From the 1850s through the 1960s, most mail going intercity went by train for most of its journey. From the 1880s through the 1960s, almost all intercity mail went by train. Railroads made Benjamin Franklin's dream of dependable mail service at low cost to every city and hamlet throughout the nation a practical reality.
'Mail cars' came in two types: ordinary baggage cars devoted to carrying full loads of sorted mail between major cities, and Railway Post Office cars. The former cars were railroad-owned cars, unstaffed, assigned to mail service, with all access doors (at the side and ends) securely locked by Postal Department employees anytime there was mail inside.
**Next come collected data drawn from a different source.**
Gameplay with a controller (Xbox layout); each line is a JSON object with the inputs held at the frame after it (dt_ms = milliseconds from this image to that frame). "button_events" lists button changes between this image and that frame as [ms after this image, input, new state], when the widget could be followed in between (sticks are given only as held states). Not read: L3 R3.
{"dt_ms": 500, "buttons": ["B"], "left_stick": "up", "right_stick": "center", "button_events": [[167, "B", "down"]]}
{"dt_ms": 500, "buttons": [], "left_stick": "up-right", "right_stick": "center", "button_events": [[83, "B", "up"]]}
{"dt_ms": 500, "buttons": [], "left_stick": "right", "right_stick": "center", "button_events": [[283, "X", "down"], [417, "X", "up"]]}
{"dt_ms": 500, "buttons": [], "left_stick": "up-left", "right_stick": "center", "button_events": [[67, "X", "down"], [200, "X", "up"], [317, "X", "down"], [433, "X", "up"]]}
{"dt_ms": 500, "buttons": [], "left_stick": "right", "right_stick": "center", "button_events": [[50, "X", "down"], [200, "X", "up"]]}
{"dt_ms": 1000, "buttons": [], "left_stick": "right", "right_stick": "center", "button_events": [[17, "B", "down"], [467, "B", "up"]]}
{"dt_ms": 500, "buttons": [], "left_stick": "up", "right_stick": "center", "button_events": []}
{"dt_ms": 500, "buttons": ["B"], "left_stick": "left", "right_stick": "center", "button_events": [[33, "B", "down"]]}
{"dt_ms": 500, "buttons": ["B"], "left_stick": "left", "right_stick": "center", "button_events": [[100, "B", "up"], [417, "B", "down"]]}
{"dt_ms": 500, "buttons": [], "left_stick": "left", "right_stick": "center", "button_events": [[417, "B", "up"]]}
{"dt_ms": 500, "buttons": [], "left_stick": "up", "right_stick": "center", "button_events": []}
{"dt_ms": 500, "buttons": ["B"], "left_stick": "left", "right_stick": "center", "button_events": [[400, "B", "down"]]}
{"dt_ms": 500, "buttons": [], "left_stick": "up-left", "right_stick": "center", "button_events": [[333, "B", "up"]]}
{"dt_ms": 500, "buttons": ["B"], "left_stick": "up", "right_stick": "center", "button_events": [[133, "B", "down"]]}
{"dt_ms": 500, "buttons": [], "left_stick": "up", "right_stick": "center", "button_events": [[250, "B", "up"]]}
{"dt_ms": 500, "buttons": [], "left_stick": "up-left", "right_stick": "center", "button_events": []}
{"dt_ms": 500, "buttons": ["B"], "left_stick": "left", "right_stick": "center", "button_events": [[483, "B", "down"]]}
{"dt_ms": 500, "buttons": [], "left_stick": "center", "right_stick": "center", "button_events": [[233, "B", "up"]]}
Railway Post Office cars (RPO cars) were genuine post offices on wheels. U.S. Postal Department mail clerks (i.e., federal employees) staffed such cars and sorted mail enroute. For security of the mail, no one other than USPD employees could enter such a car, not even the railroad's crew or staff. (Clerks wore pistols to ensure that rule.) The USPD operated the cars on scheduled passenger trains all over the nation.
RPO cars picked up first-class letter pouches dispatched by thousands of small-town post offices 'on the fly.' At the train station platform, a postal worker put the canvas pouch up on a special trackside pole. As the RPO car approached, a clerk aboard swung outward a special hook in the doorway of the RPO that snared the pouch. At the same time, an RPO clerk threw out onto the platform a letter pouch with mail destined for that town. At towns and cities having scheduled stops for passenger trains, such dramatics weren't needed; the larger volumes of mail involved were handled during station stops. When an RPO car was stopped, one could mail a letter by dropping it into the mail slot found on either side of any RPO.
RPO cars and RPO staff were each assigned to particular routes. RPO clerks became quite familiar with all the postal destinations along their route and sorted all mail received accordingly. A letter posted from a small town commonly arrived in the post office of another town on the route on the same day. Mail bound for far-off places went into particular pouches that would be sent onto correct intersecting routes at larger post offices. The mail distribution system followed the railroads.
Pre-printed business envelopes used to carry a line at the upper left, "Return to Sender After 5 Days," above the return address. Trains carried mail coast-to-coast in a maximum of four days. With one day for routing to the 'dead letter' stack, that made five days after the date of the letter's cancellation.